### ACTIONS TO TAKE
1) In the article on interracial marriage, what share of all married couples were interracial in 1970?
2) Decide whether each statement below agrees with the article on interracial marriage, answering yes or no and quoting the deciding words. (a) A 2014 Pew survey found that 37 percent of Americans considered marriage between people of different races good for society. (b) Ortega and Hergovich are sociologists. (c) The rise in interracial marriages grew steeper around 2004.

### SOURCE DOCUMENT
>>

Interracial marriages are still far from the norm in the United States. As of 2013, just 12 percent of all newlyweds and six percent of all married spouses consisted of interracial couples. Opinions on interracial marriages aren’t much better: In 2014, Pew Research Center found that only 37 percent of Americans said people of different races marrying each other was a good thing for society.
While disconcerting, these numbers are still an improvement: In 1970 only one percent of all married couples were interracial. And the number of interracial couples is only expected to grow, in part driven by a surprising factor: online dating.
That’s the argument behind a new paper published recently in the journal Physics and Society. Through a statistical model, economists Josue Ortega and Phillipp Hergovich came to the conclusion that online dating, and its spurring of new social ties, will dramatically change the level of interracial marriage. And while it can’t be credited as the only instigator of interracial marriages, they also suspect that online dating has likely played a role in how many interracial marriages there are today. Ortega and Hergovich write:
We observe that the number of interracial marriages has consistently increased in the last 50 years, as it has been documented by several other authors. However, it is intriguing that shortly after the introduction of the first dating websites in 1995, like Match.com, the percentage of new marriages created by interracial couples increased rapidly. The increase becomes steeper around 2004 when online dating became more popular.

<<

### DATASET EXCERPTS
>>

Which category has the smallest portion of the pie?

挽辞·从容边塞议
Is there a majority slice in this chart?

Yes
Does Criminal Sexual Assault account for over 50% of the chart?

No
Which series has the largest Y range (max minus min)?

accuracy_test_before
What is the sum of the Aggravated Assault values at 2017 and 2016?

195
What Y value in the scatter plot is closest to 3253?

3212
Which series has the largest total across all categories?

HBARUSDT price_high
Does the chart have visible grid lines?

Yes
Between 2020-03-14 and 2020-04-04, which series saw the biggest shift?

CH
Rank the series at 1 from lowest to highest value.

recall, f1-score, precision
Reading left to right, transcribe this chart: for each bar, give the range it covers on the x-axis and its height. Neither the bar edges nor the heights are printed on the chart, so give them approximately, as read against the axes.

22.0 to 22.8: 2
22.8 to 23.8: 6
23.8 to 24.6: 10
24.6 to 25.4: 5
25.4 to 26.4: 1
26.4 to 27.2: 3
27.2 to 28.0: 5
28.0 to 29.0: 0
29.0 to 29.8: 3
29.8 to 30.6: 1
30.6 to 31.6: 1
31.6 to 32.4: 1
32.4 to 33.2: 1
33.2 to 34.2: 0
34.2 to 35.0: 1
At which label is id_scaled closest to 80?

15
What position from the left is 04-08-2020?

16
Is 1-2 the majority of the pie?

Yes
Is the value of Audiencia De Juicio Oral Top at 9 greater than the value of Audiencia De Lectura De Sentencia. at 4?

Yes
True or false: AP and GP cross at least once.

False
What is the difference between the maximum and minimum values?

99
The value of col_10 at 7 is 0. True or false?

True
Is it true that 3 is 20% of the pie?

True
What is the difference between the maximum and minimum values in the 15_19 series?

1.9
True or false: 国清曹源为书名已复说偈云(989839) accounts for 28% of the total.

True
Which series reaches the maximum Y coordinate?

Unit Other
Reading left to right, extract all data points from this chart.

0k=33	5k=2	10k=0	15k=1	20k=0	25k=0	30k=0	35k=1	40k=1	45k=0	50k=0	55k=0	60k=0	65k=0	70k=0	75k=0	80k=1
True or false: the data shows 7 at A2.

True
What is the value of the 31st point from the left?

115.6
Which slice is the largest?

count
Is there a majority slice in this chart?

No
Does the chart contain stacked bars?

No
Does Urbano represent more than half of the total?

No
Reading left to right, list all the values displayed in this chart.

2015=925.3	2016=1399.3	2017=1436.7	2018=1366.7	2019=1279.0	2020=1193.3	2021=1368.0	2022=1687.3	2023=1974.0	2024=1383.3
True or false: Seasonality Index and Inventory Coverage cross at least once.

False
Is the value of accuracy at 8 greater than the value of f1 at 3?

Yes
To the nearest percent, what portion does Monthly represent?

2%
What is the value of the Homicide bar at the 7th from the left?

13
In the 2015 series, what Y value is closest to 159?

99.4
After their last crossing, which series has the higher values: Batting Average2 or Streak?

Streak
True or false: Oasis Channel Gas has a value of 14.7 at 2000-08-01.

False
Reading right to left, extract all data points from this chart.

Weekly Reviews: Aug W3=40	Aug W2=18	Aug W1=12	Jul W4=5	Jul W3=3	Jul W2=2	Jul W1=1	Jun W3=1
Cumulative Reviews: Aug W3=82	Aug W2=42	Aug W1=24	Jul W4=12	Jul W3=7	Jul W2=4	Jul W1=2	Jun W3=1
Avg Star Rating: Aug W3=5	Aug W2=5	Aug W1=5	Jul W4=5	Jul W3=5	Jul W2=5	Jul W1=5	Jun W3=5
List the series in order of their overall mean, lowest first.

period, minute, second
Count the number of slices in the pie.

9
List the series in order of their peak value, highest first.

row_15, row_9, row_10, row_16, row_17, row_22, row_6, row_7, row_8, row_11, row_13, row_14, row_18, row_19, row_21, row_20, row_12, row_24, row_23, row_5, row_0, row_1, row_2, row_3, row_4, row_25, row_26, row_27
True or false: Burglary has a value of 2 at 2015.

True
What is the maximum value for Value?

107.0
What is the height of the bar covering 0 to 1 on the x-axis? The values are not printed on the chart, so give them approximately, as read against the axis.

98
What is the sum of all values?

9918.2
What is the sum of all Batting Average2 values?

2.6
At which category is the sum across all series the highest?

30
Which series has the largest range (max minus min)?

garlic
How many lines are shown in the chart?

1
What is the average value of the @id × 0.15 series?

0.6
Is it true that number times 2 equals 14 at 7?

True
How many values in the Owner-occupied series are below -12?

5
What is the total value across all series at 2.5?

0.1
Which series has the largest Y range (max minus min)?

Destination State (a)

<<

### EXERCISE SOLUTIONS
1) One percent.

2)
(a) Yes: "only 37 percent of Americans said people of different races marrying each other was a good thing for society"
(b) No: "economists Josue Ortega and Phillipp Hergovich"
(c) Yes: "The increase becomes steeper around 2004 when online dating became more popular."